Source:
The threat landscape of cyber space has changed considerably over the last 30 years. As a domain, access to it was once fairly limited, often accessible only to enterprise users, such as governments, educational institutions, and the largest corporations. But today, there are billions of users, small and large, some of which may not even realize how reliant they are on cyber space. Much the same way that many people were born into the age of electricity (and would have a difficult time imagining life without it), there is an entire generation of people that feel the same way about the Internet.

With the greater integration of technology that relies on the Internet to function into our daily lives, there will be even more access points into the cyber domain. Perhaps though, the most significant change has been our behavioral use of technology. For example, a cellular telephone, even up until the mid-2000s, was primarily used to make telephone calls, perhaps SMS text messages, and nothing else; today, a smartphone allows you to place calls, send multimedia messages, videoconference, search maps, conduct banking, monitor our health, and serve as mobile point of sale terminals, just to mention a few uses. Smartphones can even be used to hack networks.

Of course, there is a price for all these conveniences: our information. Whether it is personal or professional, our information is the newest form of currency. Yet, a paradox exists: trends show we would rather not give up our information to the Internet, but we still do so in growing fashion (Shinal, 2016). The clashes are prevalent. For example, people can claim to care about their privacy, but these same people, simultaneously, are active and prolific social media users. Corporations make efforts to employ cyber security best practices, but many do not collaborate with their supply chains or take an active interest in training all levels of their staff. And governments are in a constant struggle to balance civil rights with national security interests.

Exercise requirements:
a - Translate this sentence from the text on cyber space into Spanish: "Of course, there is a price for all these conveniences: our information."
b - Reproduce everything in the text on cyber space from "The threat landscape" down to "about the Internet.".

Data records:
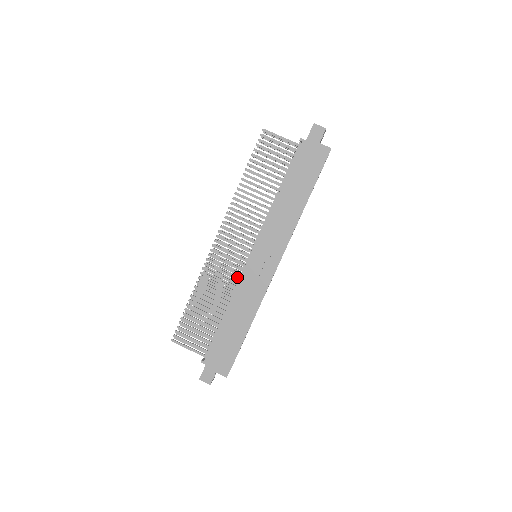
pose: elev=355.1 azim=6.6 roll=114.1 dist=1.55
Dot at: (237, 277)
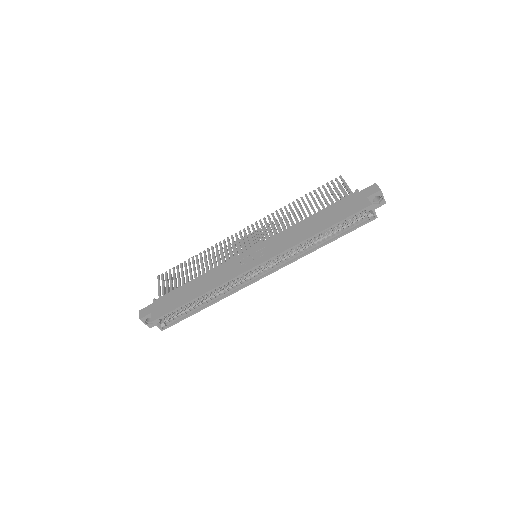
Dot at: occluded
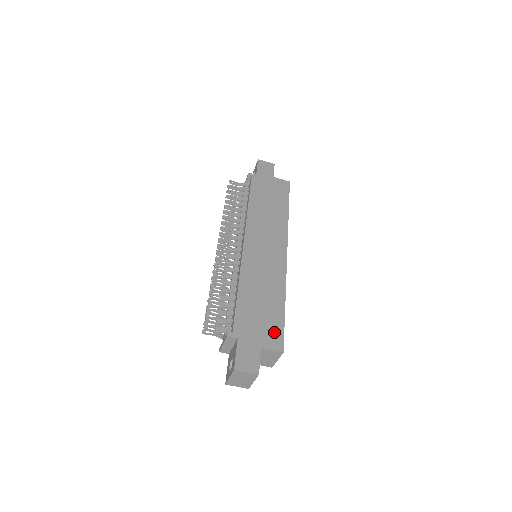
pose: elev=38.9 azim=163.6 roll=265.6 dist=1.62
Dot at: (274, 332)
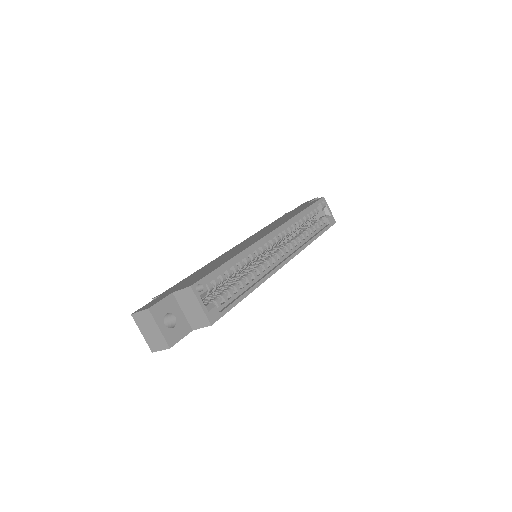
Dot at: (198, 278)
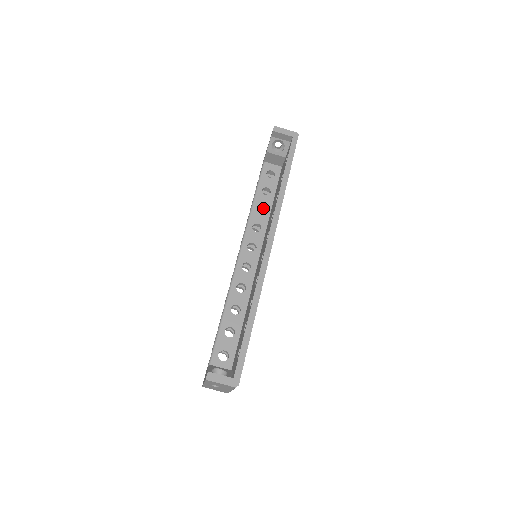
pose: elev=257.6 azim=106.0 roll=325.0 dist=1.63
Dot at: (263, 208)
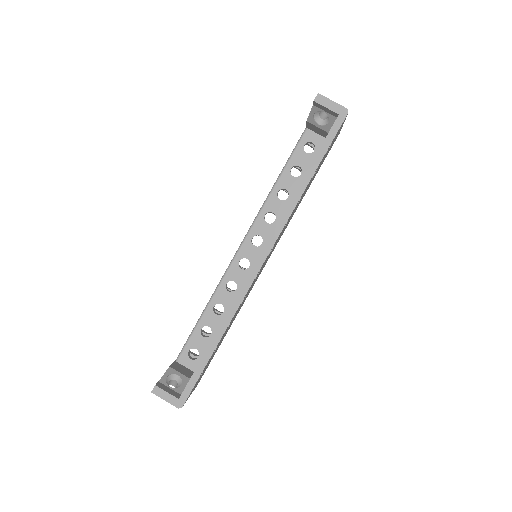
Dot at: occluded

---

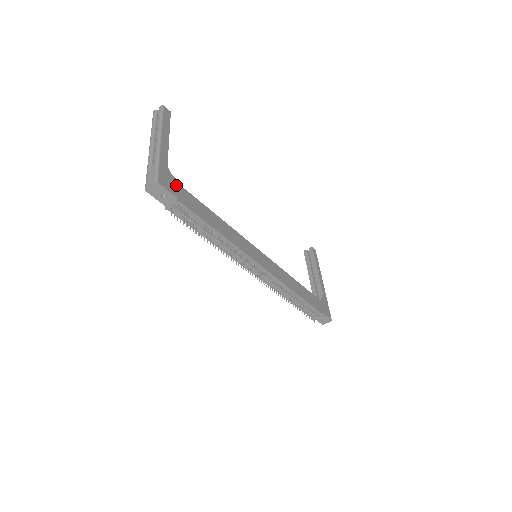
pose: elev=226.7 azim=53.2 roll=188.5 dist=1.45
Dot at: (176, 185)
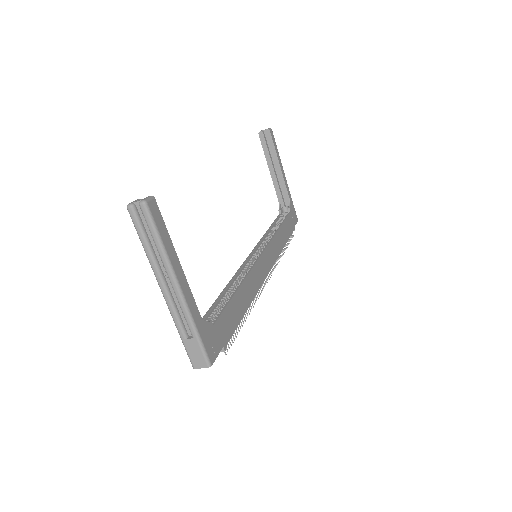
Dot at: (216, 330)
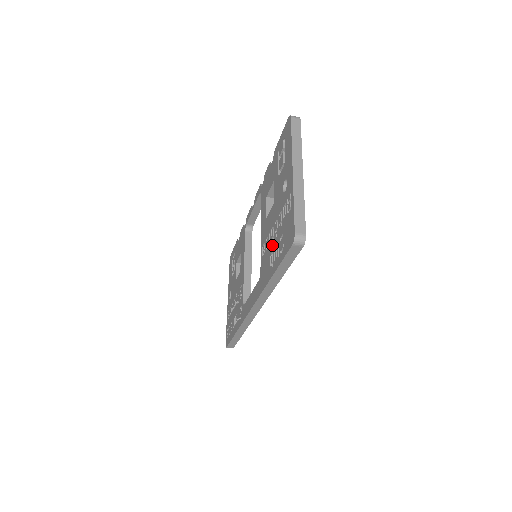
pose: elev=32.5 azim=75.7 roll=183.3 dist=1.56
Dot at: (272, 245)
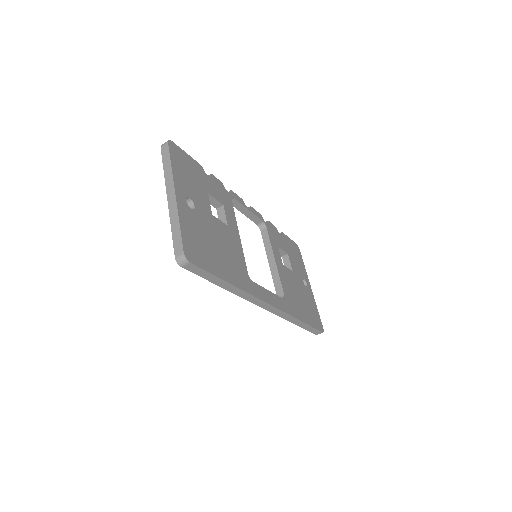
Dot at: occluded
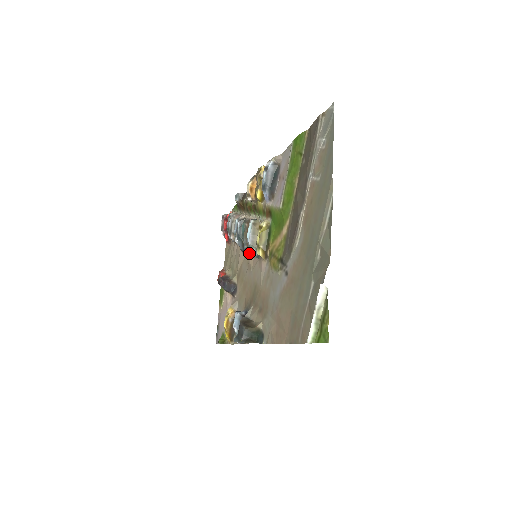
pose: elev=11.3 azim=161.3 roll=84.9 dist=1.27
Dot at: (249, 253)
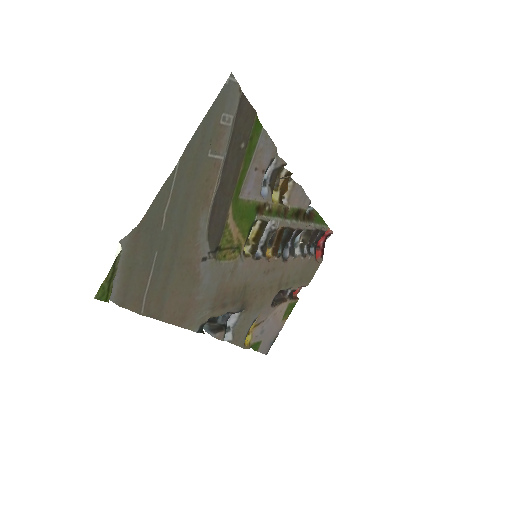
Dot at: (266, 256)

Task answers:
a - Por supuesto, hay un precio por todas estas comodidades: nuestra información.

b -
The threat landscape of cyber space has changed considerably over the last 30 years. As a domain, access to it was once fairly limited, often accessible only to enterprise users, such as governments, educational institutions, and the largest corporations. But today, there are billions of users, small and large, some of which may not even realize how reliant they are on cyber space. Much the same way that many people were born into the age of electricity (and would have a difficult time imagining life without it), there is an entire generation of people that feel the same way about the Internet.